Exercise directions
If a line in the entries below includes "from", show that line.

Extracted entries
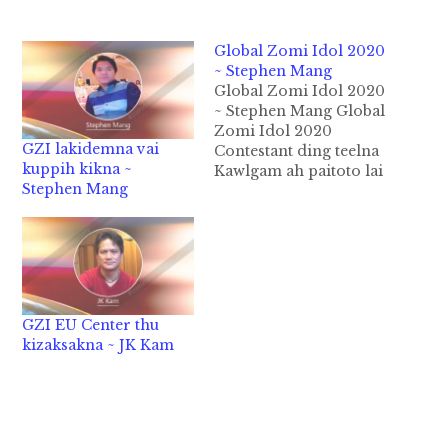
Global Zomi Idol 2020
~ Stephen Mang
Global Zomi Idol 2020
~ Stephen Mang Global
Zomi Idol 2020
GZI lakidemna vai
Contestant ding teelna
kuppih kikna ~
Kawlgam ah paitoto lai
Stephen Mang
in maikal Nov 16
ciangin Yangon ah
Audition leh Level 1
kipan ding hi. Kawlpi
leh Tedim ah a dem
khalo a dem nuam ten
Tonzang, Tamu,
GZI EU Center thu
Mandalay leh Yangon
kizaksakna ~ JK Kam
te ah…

---

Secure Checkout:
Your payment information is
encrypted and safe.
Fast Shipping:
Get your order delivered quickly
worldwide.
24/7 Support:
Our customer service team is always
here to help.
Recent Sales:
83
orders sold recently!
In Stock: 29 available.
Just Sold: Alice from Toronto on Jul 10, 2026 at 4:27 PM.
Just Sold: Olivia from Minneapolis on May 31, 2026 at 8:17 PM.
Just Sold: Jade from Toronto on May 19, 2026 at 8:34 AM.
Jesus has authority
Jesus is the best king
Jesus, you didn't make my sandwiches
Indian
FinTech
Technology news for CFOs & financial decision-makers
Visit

==

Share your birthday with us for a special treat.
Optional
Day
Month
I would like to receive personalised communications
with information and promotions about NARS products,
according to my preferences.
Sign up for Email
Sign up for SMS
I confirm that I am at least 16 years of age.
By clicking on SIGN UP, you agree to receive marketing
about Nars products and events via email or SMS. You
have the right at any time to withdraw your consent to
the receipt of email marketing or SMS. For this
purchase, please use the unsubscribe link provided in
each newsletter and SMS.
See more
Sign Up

Answer space
Just Sold: Alice from Toronto on Jul 10, 2026 at 4:27 PM.
Just Sold: Olivia from Minneapolis on May 31, 2026 at 8:17 PM.
Just Sold: Jade from Toronto on May 19, 2026 at 8:34 AM.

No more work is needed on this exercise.